# Pressure Differential

Written by Jerry Ratzlaff on . Posted in Thermodynamics

Pressure differential, abbreviated as $$\Delta p$$ or $$p_d$$, is the pressure difference between two points of a system.

## PRESSURE DIFFERENTIAL formulas

 $$\large{ \Delta p = \frac { 1.59923 \; p \; d^4 \; \rho } { m_f^2 } }$$ $$\large{ \Delta p = Eu \; \rho \; U^2 }$$ (Euler number) $$\large{ \Delta p = SG \; \left( {\frac{Q} {C_c} } \right) ^{\frac{1}{2} } }$$ (flow coefficient)

### Where:

$$\large{ \Delta p }$$ = pressure differential

$$\large{ U }$$ = characteristic velocity

$$\large{ \rho }$$ (Greek symbol rho) = density of fluid

$$\large{ Eu }$$ = Euler number

$$\large{ C_v }$$ = flow coefficient

$$\large{ Q }$$ = flow rate capacity

$$\large{ d }$$ = inside diameter of pipe

$$\large{ m_f }$$ = mass flow rate

$$\large{ p }$$ = pressure change

$$\large{ SG }$$ = specific gravity of fluid (water at 60°F = 1.0000)

$$\large{ C_v = 1.157 \; K_v }$$     (US units)

$$\large{ K_v = 0.8646 \; C_v }$$     (SI )units

TASKS =
a. For each statement below, answer yes or no on whether it agrees with the pressure differential page, and quote the words of the page that settle it. (i) Pressure differential is the pressure difference between two points of a system. (ii) The symbol d stands for the outside diameter of the pipe. (iii) The specific gravity of water at 60°F is given as 1.0000.
b. Print the pressure differential page from "Written by Jerry" to "of a system.".

Saved entries:

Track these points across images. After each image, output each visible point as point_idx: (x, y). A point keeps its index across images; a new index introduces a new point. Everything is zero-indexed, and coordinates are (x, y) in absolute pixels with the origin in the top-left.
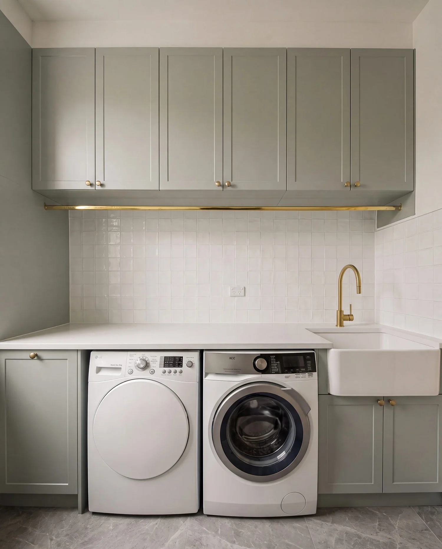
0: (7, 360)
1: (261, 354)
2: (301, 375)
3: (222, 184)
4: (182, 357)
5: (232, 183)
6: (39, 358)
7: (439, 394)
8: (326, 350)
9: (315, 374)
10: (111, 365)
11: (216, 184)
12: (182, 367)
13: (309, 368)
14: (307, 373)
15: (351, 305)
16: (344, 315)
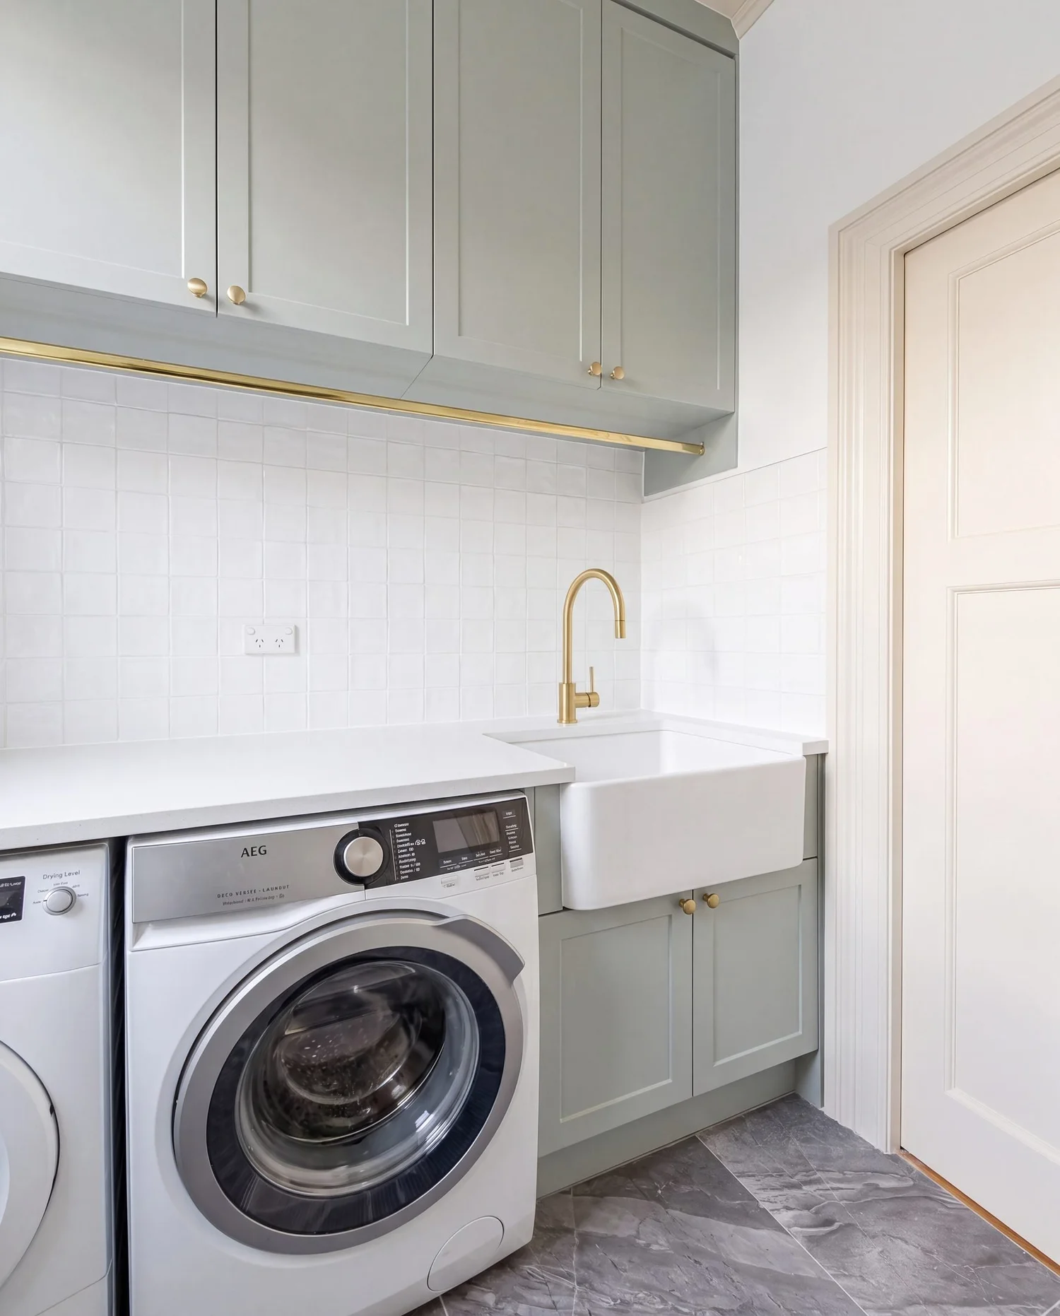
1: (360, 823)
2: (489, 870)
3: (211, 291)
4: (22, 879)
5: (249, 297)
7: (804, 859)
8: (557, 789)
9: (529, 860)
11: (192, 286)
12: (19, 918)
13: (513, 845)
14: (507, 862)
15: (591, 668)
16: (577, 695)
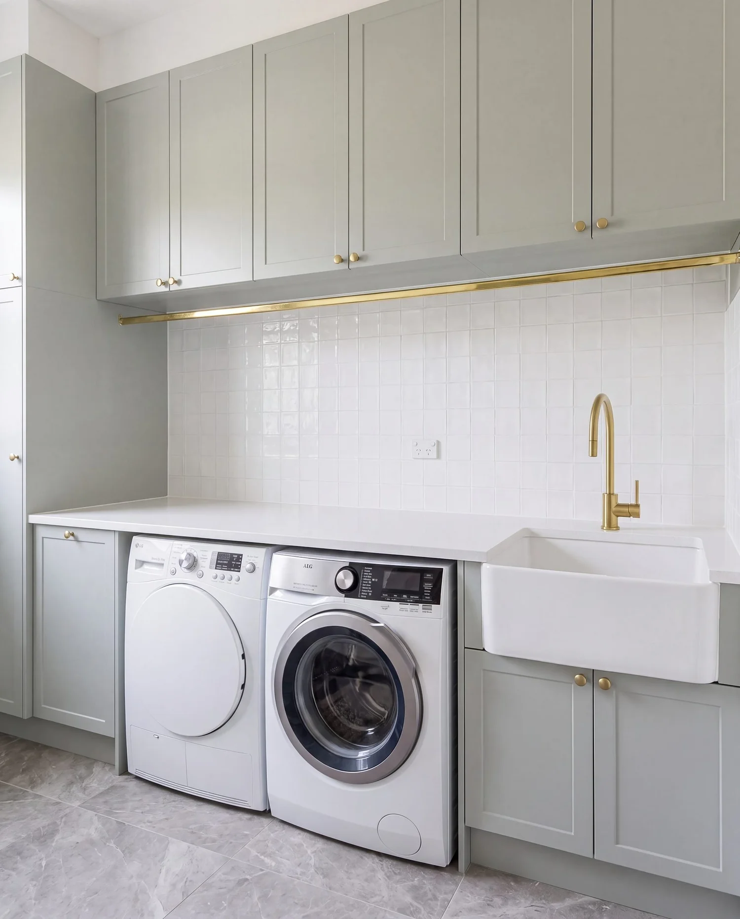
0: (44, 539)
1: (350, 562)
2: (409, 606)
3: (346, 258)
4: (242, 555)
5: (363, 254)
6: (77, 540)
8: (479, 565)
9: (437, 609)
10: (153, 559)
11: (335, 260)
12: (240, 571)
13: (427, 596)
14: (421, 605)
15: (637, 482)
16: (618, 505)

OUTPUTS FOR THE TASKS =
a.
(i) Yes: "is the pressure difference between two points of a system"
(ii) No: "inside diameter of pipe"
(iii) Yes: "water at 60°F = 1.0000"

b.
Written by Jerry Ratzlaff on . Posted in Thermodynamics

Pressure differential, abbreviated as $$\Delta p$$ or $$p_d$$, is the pressure difference between two points of a system.